El incendio del Empordà supone la mayor parte del territorio afectado desde junio

Bosques Afectados Por El Incendio Del Empordà
EUROPA PRESS
Europa Press Catalunya
Actualizado: domingo, 30 septiembre 2012 12:45

GIRONA, 30 Sep. (EUROPA PRESS) -

La campaña de la Generalitat contra incendios de este verano ha concluido este domingo con más de 10.000 hectáreas arrasadas en toda Catalunya, en un año en que se han multiplicado los fuegos en el bosque por la falta de lluvias y la sequía, y que ha vivido uno de los peores fuegos de los últimos años, el del Empordà (Girona).

Según datos de la Conselleria de Agricultura, Ganadería, Pesca, Alimentación y Medio Natural, recogidos por Europa Press, en total han ardido 10.673,612 hectáreas entre el 15 de junio y el 16 de septiembre, cuando en todo 2011 se quemaron 1.096,64 hectáreas de bosque.

La peor parte se la ha llevado la comarca del Alt Empordà (Girona), con más de 9.000 hectáreas quemadas, principalmente en dos incendios declarados a finales de julio que dejaron cuatro víctimas mortales, casas afectadas, y campos y bosques arrasados.

La peor tragedia la sufrió una familia francesa de Saint Avertin, en el departamento de Indre et Loire, en el centro de Francia; murieron el padre, Pascal C., de 43 años, y su hija Oceanne, de 15 años, mientras que la madre, de 42, y un hijo de nueve estuvieron hospitalizados, y una tercera hija, de 18 años, tuvo una fractura en el coxis.

El fuego, que se inició en un aparcamiento de Le Perthus y que se simultaneó con un segundo en Portbou, afectó a los municipios de Llers, Agullana, Darnius, Biure, Boadella i les Escaules, Terrades, Masarac, Avinyonet de Puigventós, Vilanant, Cantallops, Pont de Molins, Sant Climent Sescebes, Figueres, Vilafant y Cabanes.

ESCENARIO COMPLICADO

El conseller de Interior, Felip Puig, ya había advertido al principio de la campaña de que se estaban enfrentando a uno de los escenarios más complicados de los últimos 20 años por la sequía, los vientos, las heladas del invierno y la situación de los bosques.
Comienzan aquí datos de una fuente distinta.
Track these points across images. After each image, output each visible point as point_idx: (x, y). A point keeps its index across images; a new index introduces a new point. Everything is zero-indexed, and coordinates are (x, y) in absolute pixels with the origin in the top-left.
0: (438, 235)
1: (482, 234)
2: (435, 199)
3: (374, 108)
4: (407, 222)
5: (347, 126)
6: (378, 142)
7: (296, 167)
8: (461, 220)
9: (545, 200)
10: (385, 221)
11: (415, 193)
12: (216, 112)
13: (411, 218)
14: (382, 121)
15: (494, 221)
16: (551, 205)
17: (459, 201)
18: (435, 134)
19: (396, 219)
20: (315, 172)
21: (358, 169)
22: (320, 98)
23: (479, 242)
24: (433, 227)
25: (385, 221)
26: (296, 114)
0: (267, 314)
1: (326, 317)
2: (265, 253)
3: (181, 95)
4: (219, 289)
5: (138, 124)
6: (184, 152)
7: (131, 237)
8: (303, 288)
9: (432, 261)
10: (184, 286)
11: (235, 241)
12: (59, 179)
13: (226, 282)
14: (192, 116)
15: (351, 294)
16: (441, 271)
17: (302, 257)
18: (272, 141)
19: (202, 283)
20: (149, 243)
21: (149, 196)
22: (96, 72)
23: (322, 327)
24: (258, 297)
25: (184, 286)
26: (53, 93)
En su comparecencia en la Comisión de Interior del Parlament, Puig avisó de que la campaña también venía marcada por los incendios del invierno y primavera, especialmente el de Rasquera (Tarragona) que arrasó casi 3.000 hectáreas.

En invierno ya habían saltado las alarmas con varios incendios, y porque se constató que en muchas zonas se había registrado un 50% menos de lluvia acumulada que la media climática y que las heladas provocaban que muriera más vegetación y que se acumulara más combustible en los bosques.

Las consellerias de Interior y de Agricultura presentaron en junio un presupuesto para esta campaña de 37,53 millones de euros, contando lo destinado a prevención y a la campaña forestal propiamente, mientras que el año pasado la cifra fue de 36,72 millones.